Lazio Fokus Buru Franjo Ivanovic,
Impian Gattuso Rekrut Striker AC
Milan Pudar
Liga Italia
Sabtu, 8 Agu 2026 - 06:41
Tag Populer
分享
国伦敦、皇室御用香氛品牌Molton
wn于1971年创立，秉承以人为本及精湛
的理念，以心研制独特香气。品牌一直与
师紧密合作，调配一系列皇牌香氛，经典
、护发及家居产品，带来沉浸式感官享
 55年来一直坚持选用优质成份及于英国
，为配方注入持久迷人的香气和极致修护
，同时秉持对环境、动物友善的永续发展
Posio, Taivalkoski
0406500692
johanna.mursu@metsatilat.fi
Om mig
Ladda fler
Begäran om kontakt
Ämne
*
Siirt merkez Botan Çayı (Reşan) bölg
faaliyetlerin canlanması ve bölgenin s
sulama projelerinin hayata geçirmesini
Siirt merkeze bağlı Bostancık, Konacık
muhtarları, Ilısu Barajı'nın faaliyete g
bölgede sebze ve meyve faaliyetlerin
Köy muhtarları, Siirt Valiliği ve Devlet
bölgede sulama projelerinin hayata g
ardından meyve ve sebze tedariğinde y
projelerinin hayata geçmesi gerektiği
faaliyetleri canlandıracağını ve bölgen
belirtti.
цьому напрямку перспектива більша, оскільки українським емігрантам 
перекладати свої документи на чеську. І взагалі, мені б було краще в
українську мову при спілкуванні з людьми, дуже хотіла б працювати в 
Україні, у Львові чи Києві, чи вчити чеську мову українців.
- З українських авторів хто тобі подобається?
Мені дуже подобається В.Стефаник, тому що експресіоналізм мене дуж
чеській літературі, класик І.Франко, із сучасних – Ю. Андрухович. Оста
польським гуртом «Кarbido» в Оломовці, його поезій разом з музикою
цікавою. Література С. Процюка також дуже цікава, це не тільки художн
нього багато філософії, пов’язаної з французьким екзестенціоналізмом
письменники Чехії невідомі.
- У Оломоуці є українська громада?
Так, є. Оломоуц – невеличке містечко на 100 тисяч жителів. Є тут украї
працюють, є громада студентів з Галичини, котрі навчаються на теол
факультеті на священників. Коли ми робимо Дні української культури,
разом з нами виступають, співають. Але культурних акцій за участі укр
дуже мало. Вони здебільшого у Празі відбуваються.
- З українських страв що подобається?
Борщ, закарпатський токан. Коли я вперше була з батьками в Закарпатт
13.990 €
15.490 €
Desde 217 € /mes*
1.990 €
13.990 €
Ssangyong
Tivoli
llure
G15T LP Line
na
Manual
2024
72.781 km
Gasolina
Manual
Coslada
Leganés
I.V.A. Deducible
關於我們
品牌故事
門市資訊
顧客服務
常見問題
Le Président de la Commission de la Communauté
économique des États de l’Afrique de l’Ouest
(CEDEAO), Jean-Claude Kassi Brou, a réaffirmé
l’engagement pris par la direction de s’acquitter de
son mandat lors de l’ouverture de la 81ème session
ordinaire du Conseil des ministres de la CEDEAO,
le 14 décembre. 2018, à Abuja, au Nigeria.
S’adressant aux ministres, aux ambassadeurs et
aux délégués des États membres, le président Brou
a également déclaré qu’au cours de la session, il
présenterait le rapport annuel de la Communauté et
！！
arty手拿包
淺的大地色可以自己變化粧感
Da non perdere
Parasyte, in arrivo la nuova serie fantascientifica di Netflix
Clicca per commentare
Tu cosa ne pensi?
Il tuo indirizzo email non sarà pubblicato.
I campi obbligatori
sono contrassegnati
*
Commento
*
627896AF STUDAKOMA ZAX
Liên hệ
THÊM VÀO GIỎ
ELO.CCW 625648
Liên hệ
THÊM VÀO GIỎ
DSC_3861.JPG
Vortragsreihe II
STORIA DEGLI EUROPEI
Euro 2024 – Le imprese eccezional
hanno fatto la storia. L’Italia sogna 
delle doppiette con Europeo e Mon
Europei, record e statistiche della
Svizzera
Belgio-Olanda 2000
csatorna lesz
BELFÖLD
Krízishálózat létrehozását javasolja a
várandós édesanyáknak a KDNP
######
Your objective »
Set down, from the entries above, exactly the lines from the one with "цьому напрямку перспектива" up to and including the one with "aux délégués des", and no other lines.

Expected answer »
цьому напрямку перспектива більша, оскільки українським емігрантам 
перекладати свої документи на чеську. І взагалі, мені б було краще в
українську мову при спілкуванні з людьми, дуже хотіла б працювати в 
Україні, у Львові чи Києві, чи вчити чеську мову українців.
- З українських авторів хто тобі подобається?
Мені дуже подобається В.Стефаник, тому що експресіоналізм мене дуж
чеській літературі, класик І.Франко, із сучасних – Ю. Андрухович. Оста
польським гуртом «Кarbido» в Оломовці, його поезій разом з музикою
цікавою. Література С. Процюка також дуже цікава, це не тільки художн
нього багато філософії, пов’язаної з французьким екзестенціоналізмом
письменники Чехії невідомі.
- У Оломоуці є українська громада?
Так, є. Оломоуц – невеличке містечко на 100 тисяч жителів. Є тут украї
працюють, є громада студентів з Галичини, котрі навчаються на теол
факультеті на священників. Коли ми робимо Дні української культури,
разом з нами виступають, співають. Але культурних акцій за участі укр
дуже мало. Вони здебільшого у Празі відбуваються.
- З українських страв що подобається?
Борщ, закарпатський токан. Коли я вперше була з батьками в Закарпатт
13.990 €
15.490 €
Desde 217 € /mes*
1.990 €
13.990 €
Ssangyong
Tivoli
llure
G15T LP Line
na
Manual
2024
72.781 km
Gasolina
Manual
Coslada
Leganés
I.V.A. Deducible
關於我們
品牌故事
門市資訊
顧客服務
常見問題
Le Président de la Commission de la Communauté
économique des États de l’Afrique de l’Ouest
(CEDEAO), Jean-Claude Kassi Brou, a réaffirmé
l’engagement pris par la direction de s’acquitter de
son mandat lors de l’ouverture de la 81ème session
ordinaire du Conseil des ministres de la CEDEAO,
le 14 décembre. 2018, à Abuja, au Nigeria.
S’adressant aux ministres, aux ambassadeurs et
aux délégués des États membres, le président Brou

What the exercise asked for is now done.